When we got home we both got to work. I started working on the back hill again. Yes another hill. I raked it, put seed down, and unrolled 1920 sq. ft. of curlex.

While I was doing that, Mike took a break from the electrical and picked up about 2500 rocks and threw them into the ditch. We don't have a lot of big rocks on our property but we have tons of smaller ones. At least he was able to do something mindless for a little while. Mike really needed a break from the electrical and wiring. He also put seed and straw down on some of our yard. This is what we did today.

Later that night we took out some barbed wire, dug in another wood pole, and installed another gate. Then we redid the barbed wire for that section.

This is where I go to take the dog for hers walks and also where my future garden will be. It was getting old climbing through the barbed wire everyday.

We had to go to Lowe's and pick up more supplies for the house. Mike had to get more electrical supplies and we also got our water heater, toilet, kitchen sink, faucets, some of our plumbing and paint samples for the exterior of the house.

While we were in town we also stopped at the concrete plant. We were told they make pre-formed stackable rock look retaining wall pieces (that's a mouthful-sorry I don't know what they are called). They were closed but we got to see them and they look pretty cool. They are about 3ft x 4ft for each section and they are paintable and stainable. They are also interlocking I'm sure they weigh a ton. We need to stack these at the front of the house "on each side". Then we can fill it in with dirt and we won't have to worry about any washout.

This is where we need these.

We got back to the house and guess what Mike did? You got it, he worked on more elctrical.

The first thing I did was paint the 3 samples on the house to choose a color.

This is the color we chose. It is called Au Lait Ole.

I don't think the color is very accurate on your screen but it does blend in well with our surroundings.

I then helped Mike re-do his brackets for the first set of solar panels. He is mounting 3 panels to 2 brackets. When we finshed that we brought the solar panels up and installed them on the roof. Mike siliconed and bolted them into the roof.

Then he went inside the house and put washers and nut on the 4 bolts.

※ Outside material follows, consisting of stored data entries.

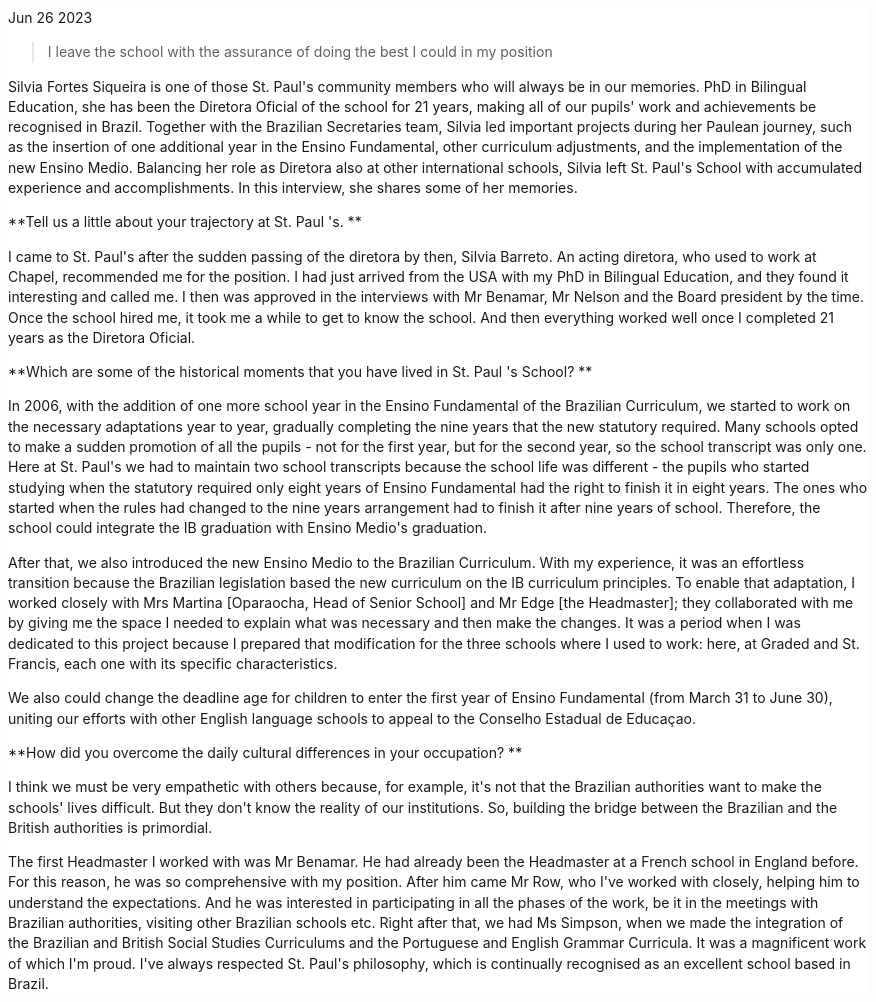 Jun 26 2023

> I leave the school with the assurance of doing the best I could in my position

Silvia Fortes Siqueira is one of those St. Paul's community members who will always be in our memories. PhD in Bilingual Education, she has been the Diretora Oficial of the school for 21 years, making all of our pupils' work and achievements be recognised in Brazil. Together with the Brazilian Secretaries team, Silvia led important projects during her Paulean journey, such as the insertion of one additional year in the Ensino Fundamental, other curriculum adjustments, and the implementation of the new Ensino Medio. Balancing her role as Diretora also at other international schools, Silvia left St. Paul's School with accumulated experience and accomplishments. In this interview, she shares some of her memories.  

**Tell us a little about your trajectory at St. Paul 's. **

I came to St. Paul's after the sudden passing of the diretora by then, Silvia Barreto. An acting diretora, who used to work at Chapel, recommended me for the position. I had just arrived from the USA with my PhD in Bilingual Education, and they found it interesting and called me. I then was approved in the interviews with Mr Benamar, Mr Nelson and the Board president by the time. Once the school hired me, it took me a while to get to know the school. And then everything worked well once I completed 21 years as the Diretora Oficial. 

**Which are some of the historical moments that you have lived in St. Paul 's School? **

In 2006, with the addition of one more school year in the Ensino Fundamental of the Brazilian Curriculum, we started to work on the necessary adaptations year to year, gradually completing the nine years that the new statutory required. Many schools opted to make a sudden promotion of all the pupils - not for the first year, but for the second year, so the school transcript was only one. Here at St. Paul's we had to maintain two school transcripts because the school life was different - the pupils who started studying when the statutory required only eight years of Ensino Fundamental had the right to finish it in eight years. The ones who started when the rules had changed to the nine years arrangement had to finish it after nine years of school. Therefore, the school could integrate the IB graduation with Ensino Medio's graduation.  

After that, we also introduced the new Ensino Medio to the Brazilian Curriculum. With my experience, it was an effortless transition because the Brazilian legislation based the new curriculum on the IB curriculum principles. To enable that adaptation, I worked closely with Mrs Martina [Oparaocha, Head of Senior School] and Mr Edge [the Headmaster]; they collaborated with me by giving me the space I needed to explain what was necessary and then make the changes. It was a period when I was dedicated to this project because I prepared that modification for the three schools where I used to work: here, at Graded and St. Francis, each one with its specific characteristics.  

We also could change the deadline age for children to enter the first year of Ensino Fundamental (from March 31 to June 30), uniting our efforts with other English language schools to appeal to the Conselho Estadual de Educaçao.  

**How did you overcome the daily cultural differences in your occupation?  **

I think we must be very empathetic with others because, for example, it's not that the Brazilian authorities want to make the schools' lives difficult. But they don't know the reality of our institutions. So, building the bridge between the Brazilian and the British authorities is primordial.  

The first Headmaster I worked with was Mr Benamar. He had already been the Headmaster at a French school in England before. For this reason, he was so comprehensive with my position. After him came Mr Row, who I've worked with closely, helping him to understand the expectations. And he was interested in participating in all the phases of the work, be it in the meetings with Brazilian authorities, visiting other Brazilian schools etc. Right after that, we had Ms Simpson, when we made the integration of the Brazilian and British Social Studies Curriculums and the Portuguese and English Grammar Curricula. It was a magnificent work of which I'm proud. I've always respected St. Paul's philosophy, which is continually recognised as an excellent school based in Brazil.   
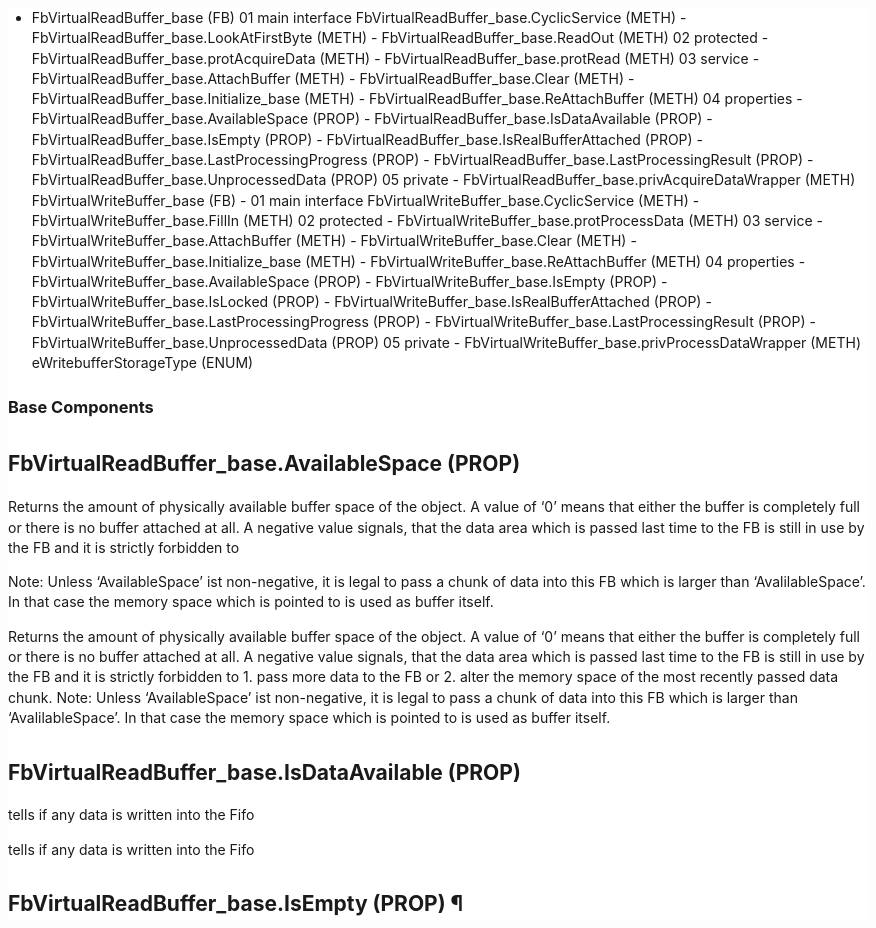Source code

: 
- FbVirtualReadBuffer_base (FB) 01 main interface FbVirtualReadBuffer_base.CyclicService (METH) - FbVirtualReadBuffer_base.LookAtFirstByte (METH) - FbVirtualReadBuffer_base.ReadOut (METH) 02 protected - FbVirtualReadBuffer_base.protAcquireData (METH) - FbVirtualReadBuffer_base.protRead (METH) 03 service - FbVirtualReadBuffer_base.AttachBuffer (METH) - FbVirtualReadBuffer_base.Clear (METH) - FbVirtualReadBuffer_base.Initialize_base (METH) - FbVirtualReadBuffer_base.ReAttachBuffer (METH) 04 properties - FbVirtualReadBuffer_base.AvailableSpace (PROP) - FbVirtualReadBuffer_base.IsDataAvailable (PROP) - FbVirtualReadBuffer_base.IsEmpty (PROP) - FbVirtualReadBuffer_base.IsRealBufferAttached (PROP) - FbVirtualReadBuffer_base.LastProcessingProgress (PROP) - FbVirtualReadBuffer_base.LastProcessingResult (PROP) - FbVirtualReadBuffer_base.UnprocessedData (PROP) 05 private - FbVirtualReadBuffer_base.privAcquireDataWrapper (METH) FbVirtualWriteBuffer_base (FB) - 01 main interface FbVirtualWriteBuffer_base.CyclicService (METH) - FbVirtualWriteBuffer_base.FillIn (METH) 02 protected - FbVirtualWriteBuffer_base.protProcessData (METH) 03 service - FbVirtualWriteBuffer_base.AttachBuffer (METH) - FbVirtualWriteBuffer_base.Clear (METH) - FbVirtualWriteBuffer_base.Initialize_base (METH) - FbVirtualWriteBuffer_base.ReAttachBuffer (METH) 04 properties - FbVirtualWriteBuffer_base.AvailableSpace (PROP) - FbVirtualWriteBuffer_base.IsEmpty (PROP) - FbVirtualWriteBuffer_base.IsLocked (PROP) - FbVirtualWriteBuffer_base.IsRealBufferAttached (PROP) - FbVirtualWriteBuffer_base.LastProcessingProgress (PROP) - FbVirtualWriteBuffer_base.LastProcessingResult (PROP) - FbVirtualWriteBuffer_base.UnprocessedData (PROP) 05 private - FbVirtualWriteBuffer_base.privProcessDataWrapper (METH) eWritebufferStorageType (ENUM)

### Base Components


## FbVirtualReadBuffer_base.AvailableSpace (PROP)


Returns the amount of physically available buffer space of the object. A value of ‘0’ means that either the buffer is completely full or there is no buffer attached at all. A negative value signals, that the data area which is passed last time to the FB is still in use by the FB and it is strictly forbidden to

Note: Unless ‘AvailableSpace’ ist non-negative, it is legal to pass a chunk of data into this FB which is larger than ‘AvalilableSpace’. In that case the memory space which is pointed to is used as buffer itself.

Returns the amount of physically available buffer space of the object. A value of ‘0’ means that either the buffer is completely full or there is no buffer attached at all. A negative value signals, that the data area which is passed last time to the FB is still in use by the FB and it is strictly forbidden to 1. pass more data to the FB or 2. alter the memory space of the most recently passed data chunk. Note: Unless ‘AvailableSpace’ ist non-negative, it is legal to pass a chunk of data into this FB which is larger than ‘AvalilableSpace’. In that case the memory space which is pointed to is used as buffer itself.

## FbVirtualReadBuffer_base.IsDataAvailable (PROP)


tells if any data is written into the Fifo

tells if any data is written into the Fifo

## FbVirtualReadBuffer_base.IsEmpty (PROP) ¶
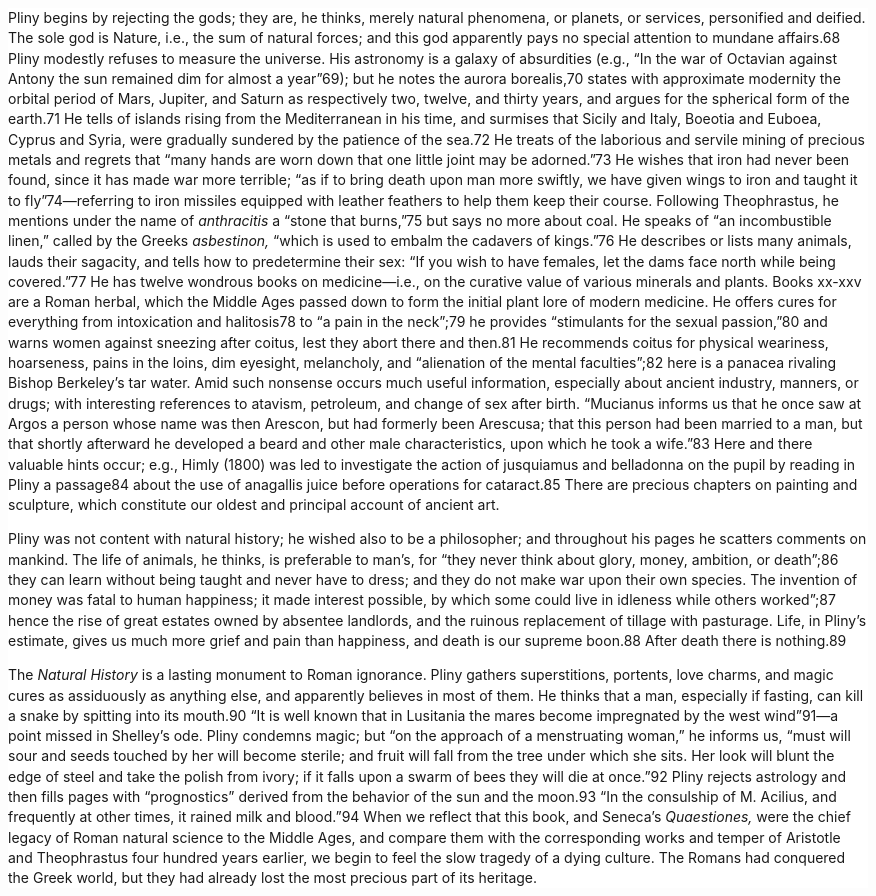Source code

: Pliny begins by rejecting the gods; they are, he thinks, merely natural phenomena, or planets, or services, personified and deified. The sole god is Nature, i.e., the sum of natural forces; and this god apparently pays no special attention to mundane affairs.68 Pliny modestly refuses to measure the universe. His astronomy is a galaxy of absurdities \(e.g., “In the war of Octavian against Antony the sun remained dim for almost a year”69\); but he notes the aurora borealis,70 states with approximate modernity the orbital period of Mars, Jupiter, and Saturn as respectively two, twelve, and thirty years, and argues for the spherical form of the earth.71 He tells of islands rising from the Mediterranean in his time, and surmises that Sicily and Italy, Boeotia and Euboea, Cyprus and Syria, were gradually sundered by the patience of the sea.72 He treats of the laborious and servile mining of precious metals and regrets that “many hands are worn down that one little joint may be adorned.”73 He wishes that iron had never been found, since it has made war more terrible; “as if to bring death upon man more swiftly, we have given wings to iron and taught it to fly”74—referring to iron missiles equipped with leather feathers to help them keep their course. Following Theophrastus, he mentions under the name of *anthracitis* a “stone that burns,”75 but says no more about coal. He speaks of “an incombustible linen,” called by the Greeks *asbestinon,* “which is used to embalm the cadavers of kings.”76 He describes or lists many animals, lauds their sagacity, and tells how to predetermine their sex: “If you wish to have females, let the dams face north while being covered.”77 He has twelve wondrous books on medicine—i.e., on the curative value of various minerals and plants. Books xx-xxv are a Roman herbal, which the Middle Ages passed down to form the initial plant lore of modern medicine. He offers cures for everything from intoxication and halitosis78 to “a pain in the neck”;79 he provides “stimulants for the sexual passion,”80 and warns women against sneezing after coitus, lest they abort there and then.81 He recommends coitus for physical weariness, hoarseness, pains in the loins, dim eyesight, melancholy, and “alienation of the mental faculties”;82 here is a panacea rivaling Bishop Berkeley’s tar water. Amid such nonsense occurs much useful information, especially about ancient industry, manners, or drugs; with interesting references to atavism, petroleum, and change of sex after birth. “Mucianus informs us that he once saw at Argos a person whose name was then Arescon, but had formerly been Arescusa; that this person had been married to a man, but that shortly afterward he developed a beard and other male characteristics, upon which he took a wife.”83 Here and there valuable hints occur; e.g., Himly \(1800\) was led to investigate the action of jusquiamus and belladonna on the pupil by reading in Pliny a passage84 about the use of anagallis juice before operations for cataract.85 There are precious chapters on painting and sculpture, which constitute our oldest and principal account of ancient art.

Pliny was not content with natural history; he wished also to be a philosopher; and throughout his pages he scatters comments on mankind. The life of animals, he thinks, is preferable to man’s, for “they never think about glory, money, ambition, or death”;86 they can learn without being taught and never have to dress; and they do not make war upon their own species. The invention of money was fatal to human happiness; it made interest possible, by which some could live in idleness while others worked”;87 hence the rise of great estates owned by absentee landlords, and the ruinous replacement of tillage with pasturage. Life, in Pliny’s estimate, gives us much more grief and pain than happiness, and death is our supreme boon.88 After death there is nothing.89

The *Natural History* is a lasting monument to Roman ignorance. Pliny gathers superstitions, portents, love charms, and magic cures as assiduously as anything else, and apparently believes in most of them. He thinks that a man, especially if fasting, can kill a snake by spitting into its mouth.90 “It is well known that in Lusitania the mares become impregnated by the west wind”91—a point missed in Shelley’s ode. Pliny condemns magic; but “on the approach of a menstruating woman,” he informs us, “must will sour and seeds touched by her will become sterile; and fruit will fall from the tree under which she sits. Her look will blunt the edge of steel and take the polish from ivory; if it falls upon a swarm of bees they will die at once.”92 Pliny rejects astrology and then fills pages with “prognostics” derived from the behavior of the sun and the moon.93 “In the consulship of M. Acilius, and frequently at other times, it rained milk and blood.”94 When we reflect that this book, and Seneca’s *Quaestiones,* were the chief legacy of Roman natural science to the Middle Ages, and compare them with the corresponding works and temper of Aristotle and Theophrastus four hundred years earlier, we begin to feel the slow tragedy of a dying culture. The Romans had conquered the Greek world, but they had already lost the most precious part of its heritage.
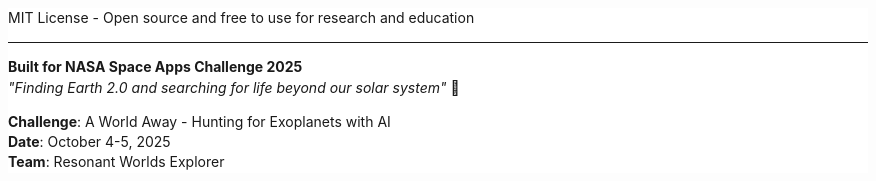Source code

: MIT License - Open source and free to use for research and education

---

**Built for NASA Space Apps Challenge 2025**  
*"Finding Earth 2.0 and searching for life beyond our solar system"* 🌌

**Challenge**: A World Away - Hunting for Exoplanets with AI  
**Date**: October 4-5, 2025  
**Team**: Resonant Worlds Explorer
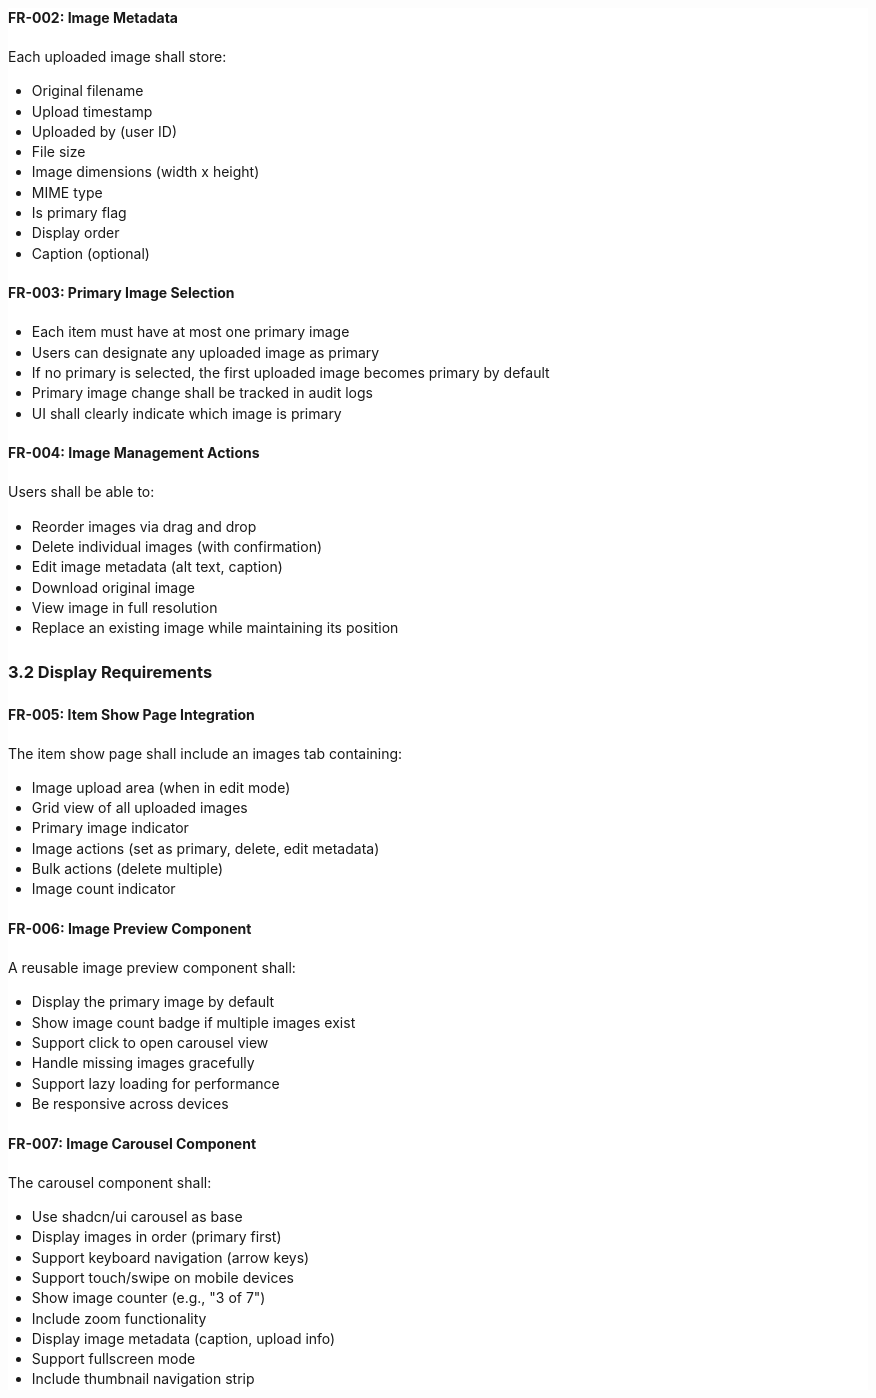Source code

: #### FR-002: Image Metadata
Each uploaded image shall store:
- Original filename
- Upload timestamp
- Uploaded by (user ID)
- File size
- Image dimensions (width x height)
- MIME type
- Is primary flag
- Display order
- Caption (optional)

#### FR-003: Primary Image Selection
- Each item must have at most one primary image
- Users can designate any uploaded image as primary
- If no primary is selected, the first uploaded image becomes primary by default
- Primary image change shall be tracked in audit logs
- UI shall clearly indicate which image is primary

#### FR-004: Image Management Actions
Users shall be able to:
- Reorder images via drag and drop
- Delete individual images (with confirmation)
- Edit image metadata (alt text, caption)
- Download original image
- View image in full resolution
- Replace an existing image while maintaining its position

### 3.2 Display Requirements

#### FR-005: Item Show Page Integration
The item show page shall include an images tab containing:
- Image upload area (when in edit mode)
- Grid view of all uploaded images
- Primary image indicator
- Image actions (set as primary, delete, edit metadata)
- Bulk actions (delete multiple)
- Image count indicator

#### FR-006: Image Preview Component
A reusable image preview component shall:
- Display the primary image by default
- Show image count badge if multiple images exist
- Support click to open carousel view
- Handle missing images gracefully
- Support lazy loading for performance
- Be responsive across devices

#### FR-007: Image Carousel Component
The carousel component shall:
- Use shadcn/ui carousel as base
- Display images in order (primary first)
- Support keyboard navigation (arrow keys)
- Support touch/swipe on mobile devices
- Show image counter (e.g., "3 of 7")
- Include zoom functionality
- Display image metadata (caption, upload info)
- Support fullscreen mode
- Include thumbnail navigation strip
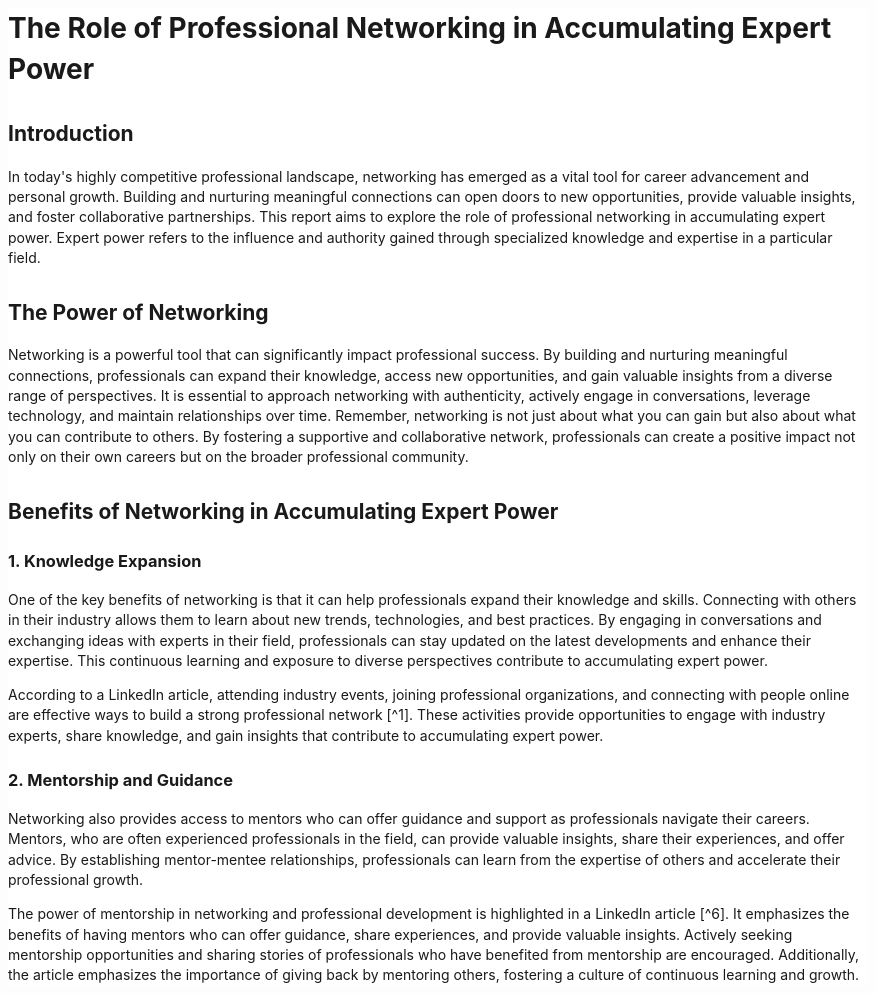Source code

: # The Role of Professional Networking in Accumulating Expert Power

## Introduction

In today's highly competitive professional landscape, networking has emerged as a vital tool for career advancement and personal growth. Building and nurturing meaningful connections can open doors to new opportunities, provide valuable insights, and foster collaborative partnerships. This report aims to explore the role of professional networking in accumulating expert power. Expert power refers to the influence and authority gained through specialized knowledge and expertise in a particular field.

## The Power of Networking

Networking is a powerful tool that can significantly impact professional success. By building and nurturing meaningful connections, professionals can expand their knowledge, access new opportunities, and gain valuable insights from a diverse range of perspectives. It is essential to approach networking with authenticity, actively engage in conversations, leverage technology, and maintain relationships over time. Remember, networking is not just about what you can gain but also about what you can contribute to others. By fostering a supportive and collaborative network, professionals can create a positive impact not only on their own careers but on the broader professional community.

## Benefits of Networking in Accumulating Expert Power

### 1. Knowledge Expansion

One of the key benefits of networking is that it can help professionals expand their knowledge and skills. Connecting with others in their industry allows them to learn about new trends, technologies, and best practices. By engaging in conversations and exchanging ideas with experts in their field, professionals can stay updated on the latest developments and enhance their expertise. This continuous learning and exposure to diverse perspectives contribute to accumulating expert power.

According to a LinkedIn article, attending industry events, joining professional organizations, and connecting with people online are effective ways to build a strong professional network [^1]. These activities provide opportunities to engage with industry experts, share knowledge, and gain insights that contribute to accumulating expert power.

### 2. Mentorship and Guidance

Networking also provides access to mentors who can offer guidance and support as professionals navigate their careers. Mentors, who are often experienced professionals in the field, can provide valuable insights, share their experiences, and offer advice. By establishing mentor-mentee relationships, professionals can learn from the expertise of others and accelerate their professional growth.

The power of mentorship in networking and professional development is highlighted in a LinkedIn article [^6]. It emphasizes the benefits of having mentors who can offer guidance, share experiences, and provide valuable insights. Actively seeking mentorship opportunities and sharing stories of professionals who have benefited from mentorship are encouraged. Additionally, the article emphasizes the importance of giving back by mentoring others, fostering a culture of continuous learning and growth.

Mike made his own bracket and mounting system because he knows it's secure. The pre-made brackets that are sold from the solar companies are not secure and the panels can be stolen. We are not really concerned about theft here but you never know what the futre holds.

This evening we started working on our pole for our wind generator. We decided to mount it next to the battery box and also next to the house. Now it will be much closer for all the wiring. Mike dug the hole and I mixed the cement.

We put a 10 foot pole 4 feet into the ground and poured the cement in. Mike also made a bracket to secure the pole to the house.
After that we disconnected the original pole with the wind generator on it which was on our building. We connected that pole and wind generator to the pole that is cemented into the ground next to the house.

Our house is between 3000 and 3500 feet in elevation so we bought a smaller wind generator. We usually have a nice breeze and it's enough to make it turn. With the larger wind generators you need a lot of wind to make them work and they end up motionless most of the time. Mike finished up by hooking the wind generator into our batteries. It's getting dark so now we have to stop.

Lisa and Mike


  1. Just curious ... non of my business I'm sure. Do you folks work "regular" jobs or retired?? The "off the grid" system you have is so cool. I would like nothing better than to NOT have to pay an electric bill.

    1. Mike is retired and I got lucky, lol. We do the house flips and land projects to make money(hopefully) and give us something to do:)

  2. Wow! You guys truly are "Living the Dream"! What a great set up you have. I hope to do the same some day. Thanks for sharing your story and the great information!